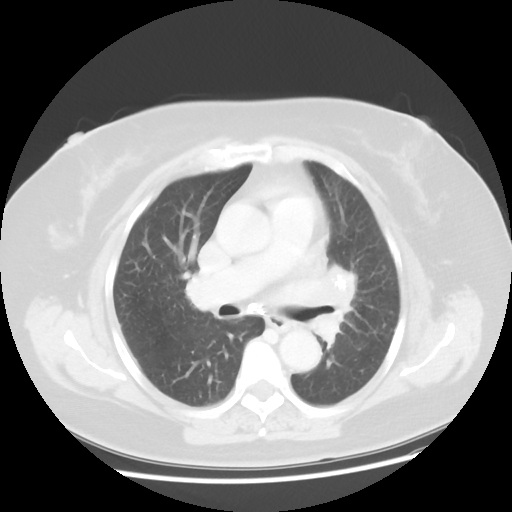
Chest CT, one axial slice. Position 26 of 49 along the scan axis. 120 kVp. Lung window (W 1500 / L -600 HU). 512 × 512 image matrix. Female patient, age 58 years. From the clinical record (not read from this slice): clinical TNM (as recorded): T4 N3 M0; histopathological grade: G3.
Outlined on this slice (bounding box drawn by a radiologist):
- lung tumour (recorded histology: small cell carcinoma): bounding box [x1, y1, x2, y2] px = [295, 259, 370, 350]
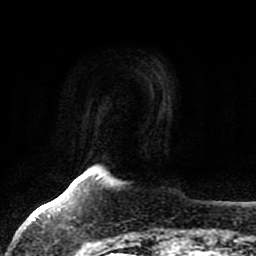
Breast MRI, one axial slice. Position 6 of 80 along the scan axis. Cropped to one breast. Dynamic contrast-enhanced series, time point 2 of 7 at this slice position (early post-contrast). 1.5 T. TE 2.5 ms, TR 5.2 ms. 256 × 256 image matrix, field of view 180 × 180 mm. Female patient.
Outlined on this slice (semi-automatically segmented with operator editing):
- enhancing-tissue mask used for the functional tumour volume (all voxels passing the contrast-enhancement thresholds inside the analysis volume; usually the tumour): box from (x=55, y=176) to (x=100, y=244) px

=-=-=

▶ **ASSIGNED TASK**
Copy the material exactly. Do not include the pictures.

▶ **ANSWER FOR THIS EXERCISE**
Chest CT, one axial slice. Position 26 of 49 along the scan axis. 120 kVp. Lung window (W 1500 / L -600 HU). 512 × 512 image matrix. Female patient, age 58 years. From the clinical record (not read from this slice): clinical TNM (as recorded): T4 N3 M0; histopathological grade: G3.
Outlined on this slice (bounding box drawn by a radiologist):
- lung tumour (recorded histology: small cell carcinoma): bounding box [x1, y1, x2, y2] px = [295, 259, 370, 350]
Breast MRI, one axial slice. Position 6 of 80 along the scan axis. Cropped to one breast. Dynamic contrast-enhanced series, time point 2 of 7 at this slice position (early post-contrast). 1.5 T. TE 2.5 ms, TR 5.2 ms. 256 × 256 image matrix, field of view 180 × 180 mm. Female patient.
Outlined on this slice (semi-automatically segmented with operator editing):
- enhancing-tissue mask used for the functional tumour volume (all voxels passing the contrast-enhancement thresholds inside the analysis volume; usually the tumour): box from (x=55, y=176) to (x=100, y=244) px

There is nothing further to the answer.